Page-level text extractions
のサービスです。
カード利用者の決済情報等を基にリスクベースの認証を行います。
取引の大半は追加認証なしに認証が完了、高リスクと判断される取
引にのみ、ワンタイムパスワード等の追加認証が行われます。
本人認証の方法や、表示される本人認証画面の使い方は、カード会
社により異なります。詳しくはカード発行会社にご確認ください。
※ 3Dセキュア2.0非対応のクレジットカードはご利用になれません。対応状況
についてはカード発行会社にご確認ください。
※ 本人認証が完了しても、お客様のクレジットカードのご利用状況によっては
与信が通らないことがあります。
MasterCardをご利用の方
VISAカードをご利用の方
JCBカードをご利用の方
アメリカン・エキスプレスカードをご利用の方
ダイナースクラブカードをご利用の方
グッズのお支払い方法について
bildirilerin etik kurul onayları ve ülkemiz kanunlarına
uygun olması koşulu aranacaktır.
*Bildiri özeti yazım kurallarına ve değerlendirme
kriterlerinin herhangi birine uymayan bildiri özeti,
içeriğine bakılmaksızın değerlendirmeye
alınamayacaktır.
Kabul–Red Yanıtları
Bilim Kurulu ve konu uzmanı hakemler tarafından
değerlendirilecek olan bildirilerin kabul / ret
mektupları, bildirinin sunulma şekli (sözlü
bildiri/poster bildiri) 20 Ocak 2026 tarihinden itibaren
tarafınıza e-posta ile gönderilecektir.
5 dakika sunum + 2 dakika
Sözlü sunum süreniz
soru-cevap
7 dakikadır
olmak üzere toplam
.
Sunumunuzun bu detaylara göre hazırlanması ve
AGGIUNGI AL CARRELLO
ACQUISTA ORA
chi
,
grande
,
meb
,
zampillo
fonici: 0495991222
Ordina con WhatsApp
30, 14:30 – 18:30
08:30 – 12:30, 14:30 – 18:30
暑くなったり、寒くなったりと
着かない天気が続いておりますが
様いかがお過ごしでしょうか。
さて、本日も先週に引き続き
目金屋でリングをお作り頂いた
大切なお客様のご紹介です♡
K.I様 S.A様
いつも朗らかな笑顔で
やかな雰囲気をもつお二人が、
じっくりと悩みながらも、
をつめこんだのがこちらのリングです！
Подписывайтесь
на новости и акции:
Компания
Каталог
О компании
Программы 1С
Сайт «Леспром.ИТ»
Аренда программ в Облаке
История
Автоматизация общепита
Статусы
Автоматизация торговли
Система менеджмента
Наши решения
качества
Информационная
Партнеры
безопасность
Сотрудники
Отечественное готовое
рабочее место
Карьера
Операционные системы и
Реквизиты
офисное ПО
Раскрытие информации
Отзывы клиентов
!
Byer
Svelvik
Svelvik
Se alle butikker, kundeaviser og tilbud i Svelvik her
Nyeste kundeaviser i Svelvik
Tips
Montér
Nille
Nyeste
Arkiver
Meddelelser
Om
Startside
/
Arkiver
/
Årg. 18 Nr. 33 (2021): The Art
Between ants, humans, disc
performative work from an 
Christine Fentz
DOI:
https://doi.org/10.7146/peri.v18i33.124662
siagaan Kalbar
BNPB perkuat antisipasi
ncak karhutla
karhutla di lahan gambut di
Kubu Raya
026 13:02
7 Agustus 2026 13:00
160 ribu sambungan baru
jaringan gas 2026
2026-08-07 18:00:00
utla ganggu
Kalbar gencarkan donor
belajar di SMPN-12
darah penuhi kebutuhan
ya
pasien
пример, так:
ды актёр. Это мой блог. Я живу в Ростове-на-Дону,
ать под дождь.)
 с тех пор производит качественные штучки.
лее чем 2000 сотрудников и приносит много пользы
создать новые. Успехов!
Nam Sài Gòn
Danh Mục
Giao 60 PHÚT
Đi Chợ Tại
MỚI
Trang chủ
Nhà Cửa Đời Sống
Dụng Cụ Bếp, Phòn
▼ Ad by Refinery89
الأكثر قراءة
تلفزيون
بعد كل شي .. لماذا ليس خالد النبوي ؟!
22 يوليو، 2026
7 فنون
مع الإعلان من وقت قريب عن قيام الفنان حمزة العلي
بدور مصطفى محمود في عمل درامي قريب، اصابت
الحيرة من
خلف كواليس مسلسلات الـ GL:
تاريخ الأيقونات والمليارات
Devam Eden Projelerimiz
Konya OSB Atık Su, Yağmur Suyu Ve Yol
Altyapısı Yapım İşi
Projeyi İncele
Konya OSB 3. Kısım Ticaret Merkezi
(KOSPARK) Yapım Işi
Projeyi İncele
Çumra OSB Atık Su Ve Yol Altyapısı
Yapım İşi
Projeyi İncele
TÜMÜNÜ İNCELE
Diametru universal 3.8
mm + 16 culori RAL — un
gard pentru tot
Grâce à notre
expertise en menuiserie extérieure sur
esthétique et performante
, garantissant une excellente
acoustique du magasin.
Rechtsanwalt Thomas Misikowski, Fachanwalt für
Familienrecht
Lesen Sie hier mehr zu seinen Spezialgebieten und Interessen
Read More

EXERCISE BRIEF: Reproduce verbatim the text of every entry above, line by line.

OUTPUT:
のサービスです。
カード利用者の決済情報等を基にリスクベースの認証を行います。
取引の大半は追加認証なしに認証が完了、高リスクと判断される取
引にのみ、ワンタイムパスワード等の追加認証が行われます。
本人認証の方法や、表示される本人認証画面の使い方は、カード会
社により異なります。詳しくはカード発行会社にご確認ください。
※ 3Dセキュア2.0非対応のクレジットカードはご利用になれません。対応状況
についてはカード発行会社にご確認ください。
※ 本人認証が完了しても、お客様のクレジットカードのご利用状況によっては
与信が通らないことがあります。
MasterCardをご利用の方
VISAカードをご利用の方
JCBカードをご利用の方
アメリカン・エキスプレスカードをご利用の方
ダイナースクラブカードをご利用の方
グッズのお支払い方法について
bildirilerin etik kurul onayları ve ülkemiz kanunlarına
uygun olması koşulu aranacaktır.
*Bildiri özeti yazım kurallarına ve değerlendirme
kriterlerinin herhangi birine uymayan bildiri özeti,
içeriğine bakılmaksızın değerlendirmeye
alınamayacaktır.
Kabul–Red Yanıtları
Bilim Kurulu ve konu uzmanı hakemler tarafından
değerlendirilecek olan bildirilerin kabul / ret
mektupları, bildirinin sunulma şekli (sözlü
bildiri/poster bildiri) 20 Ocak 2026 tarihinden itibaren
tarafınıza e-posta ile gönderilecektir.
5 dakika sunum + 2 dakika
Sözlü sunum süreniz
soru-cevap
7 dakikadır
olmak üzere toplam
.
Sunumunuzun bu detaylara göre hazırlanması ve
AGGIUNGI AL CARRELLO
ACQUISTA ORA
chi
,
grande
,
meb
,
zampillo
fonici: 0495991222
Ordina con WhatsApp
30, 14:30 – 18:30
08:30 – 12:30, 14:30 – 18:30
暑くなったり、寒くなったりと
着かない天気が続いておりますが
様いかがお過ごしでしょうか。
さて、本日も先週に引き続き
目金屋でリングをお作り頂いた
大切なお客様のご紹介です♡
K.I様 S.A様
いつも朗らかな笑顔で
やかな雰囲気をもつお二人が、
じっくりと悩みながらも、
をつめこんだのがこちらのリングです！
Подписывайтесь
на новости и акции:
Компания
Каталог
О компании
Программы 1С
Сайт «Леспром.ИТ»
Аренда программ в Облаке
История
Автоматизация общепита
Статусы
Автоматизация торговли
Система менеджмента
Наши решения
качества
Информационная
Партнеры
безопасность
Сотрудники
Отечественное готовое
рабочее место
Карьера
Операционные системы и
Реквизиты
офисное ПО
Раскрытие информации
Отзывы клиентов
!
Byer
Svelvik
Svelvik
Se alle butikker, kundeaviser og tilbud i Svelvik her
Nyeste kundeaviser i Svelvik
Tips
Montér
Nille
Nyeste
Arkiver
Meddelelser
Om
Startside
/
Arkiver
/
Årg. 18 Nr. 33 (2021): The Art
Between ants, humans, disc
performative work from an 
Christine Fentz
DOI:
https://doi.org/10.7146/peri.v18i33.124662
siagaan Kalbar
BNPB perkuat antisipasi
ncak karhutla
karhutla di lahan gambut di
Kubu Raya
026 13:02
7 Agustus 2026 13:00
160 ribu sambungan baru
jaringan gas 2026
2026-08-07 18:00:00
utla ganggu
Kalbar gencarkan donor
belajar di SMPN-12
darah penuhi kebutuhan
ya
pasien
пример, так:
ды актёр. Это мой блог. Я живу в Ростове-на-Дону,
ать под дождь.)
 с тех пор производит качественные штучки.
лее чем 2000 сотрудников и приносит много пользы
создать новые. Успехов!
Nam Sài Gòn
Danh Mục
Giao 60 PHÚT
Đi Chợ Tại
MỚI
Trang chủ
Nhà Cửa Đời Sống
Dụng Cụ Bếp, Phòn
▼ Ad by Refinery89
الأكثر قراءة
تلفزيون
بعد كل شي .. لماذا ليس خالد النبوي ؟!
22 يوليو، 2026
7 فنون
مع الإعلان من وقت قريب عن قيام الفنان حمزة العلي
بدور مصطفى محمود في عمل درامي قريب، اصابت
الحيرة من
خلف كواليس مسلسلات الـ GL:
تاريخ الأيقونات والمليارات
Devam Eden Projelerimiz
Konya OSB Atık Su, Yağmur Suyu Ve Yol
Altyapısı Yapım İşi
Projeyi İncele
Konya OSB 3. Kısım Ticaret Merkezi
(KOSPARK) Yapım Işi
Projeyi İncele
Çumra OSB Atık Su Ve Yol Altyapısı
Yapım İşi
Projeyi İncele
TÜMÜNÜ İNCELE
Diametru universal 3.8
mm + 16 culori RAL — un
gard pentru tot
Grâce à notre
expertise en menuiserie extérieure sur
esthétique et performante
, garantissant une excellente
acoustique du magasin.
Rechtsanwalt Thomas Misikowski, Fachanwalt für
Familienrecht
Lesen Sie hier mehr zu seinen Spezialgebieten und Interessen
Read More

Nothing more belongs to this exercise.